[Records contained in a dataset]
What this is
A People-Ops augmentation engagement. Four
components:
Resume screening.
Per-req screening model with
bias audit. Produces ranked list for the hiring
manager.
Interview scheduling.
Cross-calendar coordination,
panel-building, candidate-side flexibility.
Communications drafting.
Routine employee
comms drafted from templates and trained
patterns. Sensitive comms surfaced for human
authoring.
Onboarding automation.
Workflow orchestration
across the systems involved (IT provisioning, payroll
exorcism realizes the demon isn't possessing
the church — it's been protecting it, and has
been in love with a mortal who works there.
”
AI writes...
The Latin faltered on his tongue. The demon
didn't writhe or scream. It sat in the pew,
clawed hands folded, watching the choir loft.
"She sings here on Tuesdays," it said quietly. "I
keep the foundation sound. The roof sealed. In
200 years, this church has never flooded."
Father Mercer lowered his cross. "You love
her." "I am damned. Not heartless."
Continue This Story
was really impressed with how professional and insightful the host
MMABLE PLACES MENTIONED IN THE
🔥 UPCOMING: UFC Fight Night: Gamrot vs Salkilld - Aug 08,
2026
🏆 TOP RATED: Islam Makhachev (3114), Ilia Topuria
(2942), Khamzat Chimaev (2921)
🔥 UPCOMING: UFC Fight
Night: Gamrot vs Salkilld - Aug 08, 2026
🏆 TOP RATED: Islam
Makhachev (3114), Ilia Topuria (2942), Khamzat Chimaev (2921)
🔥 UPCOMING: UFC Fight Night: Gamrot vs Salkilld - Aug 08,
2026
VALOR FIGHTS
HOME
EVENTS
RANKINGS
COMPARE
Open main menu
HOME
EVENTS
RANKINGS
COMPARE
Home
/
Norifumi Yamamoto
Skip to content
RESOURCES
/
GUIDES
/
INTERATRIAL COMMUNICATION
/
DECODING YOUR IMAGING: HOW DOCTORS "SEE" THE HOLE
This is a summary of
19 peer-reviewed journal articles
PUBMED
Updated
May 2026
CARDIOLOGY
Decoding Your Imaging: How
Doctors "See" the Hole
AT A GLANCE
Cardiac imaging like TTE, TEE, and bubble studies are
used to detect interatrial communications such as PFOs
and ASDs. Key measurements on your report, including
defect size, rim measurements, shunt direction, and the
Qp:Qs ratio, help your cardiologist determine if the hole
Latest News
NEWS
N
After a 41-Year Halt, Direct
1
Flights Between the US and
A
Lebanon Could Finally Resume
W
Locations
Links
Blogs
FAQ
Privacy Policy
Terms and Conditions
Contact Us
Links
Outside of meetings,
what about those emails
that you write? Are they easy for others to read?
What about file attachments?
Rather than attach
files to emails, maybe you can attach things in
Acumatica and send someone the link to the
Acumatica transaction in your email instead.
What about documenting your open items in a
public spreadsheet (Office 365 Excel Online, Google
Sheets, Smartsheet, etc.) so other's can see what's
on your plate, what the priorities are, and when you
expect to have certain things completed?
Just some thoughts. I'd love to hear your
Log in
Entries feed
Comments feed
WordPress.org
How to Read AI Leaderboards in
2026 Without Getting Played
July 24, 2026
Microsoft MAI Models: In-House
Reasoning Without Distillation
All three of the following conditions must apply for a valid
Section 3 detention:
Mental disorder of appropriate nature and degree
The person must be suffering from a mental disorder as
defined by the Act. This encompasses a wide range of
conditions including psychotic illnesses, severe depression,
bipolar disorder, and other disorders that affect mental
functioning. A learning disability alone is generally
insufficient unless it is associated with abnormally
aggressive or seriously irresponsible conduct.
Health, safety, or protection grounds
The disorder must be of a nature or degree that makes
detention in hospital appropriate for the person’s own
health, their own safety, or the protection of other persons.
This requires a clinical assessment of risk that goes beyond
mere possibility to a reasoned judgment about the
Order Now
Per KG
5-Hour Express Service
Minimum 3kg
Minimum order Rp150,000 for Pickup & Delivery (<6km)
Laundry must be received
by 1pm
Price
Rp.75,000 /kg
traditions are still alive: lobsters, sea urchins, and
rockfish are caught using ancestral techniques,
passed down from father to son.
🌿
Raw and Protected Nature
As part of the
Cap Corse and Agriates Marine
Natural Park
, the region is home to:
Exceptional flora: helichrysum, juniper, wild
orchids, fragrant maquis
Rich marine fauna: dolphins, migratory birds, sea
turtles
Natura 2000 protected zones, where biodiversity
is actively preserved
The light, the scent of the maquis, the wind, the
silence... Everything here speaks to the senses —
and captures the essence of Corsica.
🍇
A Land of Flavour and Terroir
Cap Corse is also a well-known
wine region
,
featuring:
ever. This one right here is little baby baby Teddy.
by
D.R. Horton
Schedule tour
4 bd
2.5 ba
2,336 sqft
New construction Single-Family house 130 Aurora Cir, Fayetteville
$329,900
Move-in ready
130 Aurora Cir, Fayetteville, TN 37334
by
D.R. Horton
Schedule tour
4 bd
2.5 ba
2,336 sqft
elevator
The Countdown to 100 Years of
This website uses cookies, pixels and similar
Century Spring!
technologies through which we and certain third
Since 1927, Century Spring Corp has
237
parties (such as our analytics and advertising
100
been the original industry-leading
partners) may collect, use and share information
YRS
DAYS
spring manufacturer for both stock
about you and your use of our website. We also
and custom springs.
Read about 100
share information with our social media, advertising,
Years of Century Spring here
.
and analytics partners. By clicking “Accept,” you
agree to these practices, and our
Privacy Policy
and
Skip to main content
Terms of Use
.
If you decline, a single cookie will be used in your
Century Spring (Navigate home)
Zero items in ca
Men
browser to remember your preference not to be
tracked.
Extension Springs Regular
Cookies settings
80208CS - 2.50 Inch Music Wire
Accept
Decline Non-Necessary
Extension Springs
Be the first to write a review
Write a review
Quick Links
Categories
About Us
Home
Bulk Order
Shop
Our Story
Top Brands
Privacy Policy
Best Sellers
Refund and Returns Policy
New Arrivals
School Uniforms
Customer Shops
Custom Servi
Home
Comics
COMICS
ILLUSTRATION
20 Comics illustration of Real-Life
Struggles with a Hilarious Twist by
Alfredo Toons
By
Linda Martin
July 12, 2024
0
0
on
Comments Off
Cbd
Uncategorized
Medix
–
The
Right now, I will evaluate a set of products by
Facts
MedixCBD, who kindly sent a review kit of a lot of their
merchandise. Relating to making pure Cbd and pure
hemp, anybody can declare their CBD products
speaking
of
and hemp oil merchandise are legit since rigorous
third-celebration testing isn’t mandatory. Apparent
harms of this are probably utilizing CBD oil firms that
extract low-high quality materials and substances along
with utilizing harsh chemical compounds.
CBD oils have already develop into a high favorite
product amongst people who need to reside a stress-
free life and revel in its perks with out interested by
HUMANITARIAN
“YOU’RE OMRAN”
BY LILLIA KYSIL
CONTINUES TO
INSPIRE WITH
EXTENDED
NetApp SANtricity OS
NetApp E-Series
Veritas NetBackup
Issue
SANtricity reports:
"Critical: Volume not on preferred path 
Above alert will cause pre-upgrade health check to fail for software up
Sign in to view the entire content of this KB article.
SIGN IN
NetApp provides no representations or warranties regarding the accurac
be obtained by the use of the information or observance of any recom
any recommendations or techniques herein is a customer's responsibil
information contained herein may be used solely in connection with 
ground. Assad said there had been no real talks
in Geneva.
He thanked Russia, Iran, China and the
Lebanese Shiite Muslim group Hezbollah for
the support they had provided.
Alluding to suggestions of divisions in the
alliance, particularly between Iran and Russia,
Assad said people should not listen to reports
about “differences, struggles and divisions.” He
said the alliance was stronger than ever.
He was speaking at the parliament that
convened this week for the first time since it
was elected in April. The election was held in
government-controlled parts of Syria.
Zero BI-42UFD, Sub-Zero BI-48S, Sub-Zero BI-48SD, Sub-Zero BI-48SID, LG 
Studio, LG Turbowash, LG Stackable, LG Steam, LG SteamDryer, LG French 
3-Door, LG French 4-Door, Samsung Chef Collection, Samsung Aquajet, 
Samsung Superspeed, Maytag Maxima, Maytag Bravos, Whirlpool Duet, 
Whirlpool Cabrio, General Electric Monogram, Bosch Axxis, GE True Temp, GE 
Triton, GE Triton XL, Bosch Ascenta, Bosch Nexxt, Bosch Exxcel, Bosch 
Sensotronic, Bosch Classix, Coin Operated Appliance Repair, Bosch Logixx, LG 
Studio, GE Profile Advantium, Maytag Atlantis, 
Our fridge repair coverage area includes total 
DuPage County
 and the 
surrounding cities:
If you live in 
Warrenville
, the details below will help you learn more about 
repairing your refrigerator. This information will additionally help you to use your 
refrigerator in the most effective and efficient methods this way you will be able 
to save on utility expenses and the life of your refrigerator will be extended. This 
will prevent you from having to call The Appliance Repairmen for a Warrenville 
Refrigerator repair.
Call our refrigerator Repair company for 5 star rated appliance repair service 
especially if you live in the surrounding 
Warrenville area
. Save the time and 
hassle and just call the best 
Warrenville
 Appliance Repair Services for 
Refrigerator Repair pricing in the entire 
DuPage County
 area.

• [PROBLEM STATEMENT] Write only the number of lines above in which the word "herein" is found.

• [RESPONSE FOR THIS EXERCISE] 2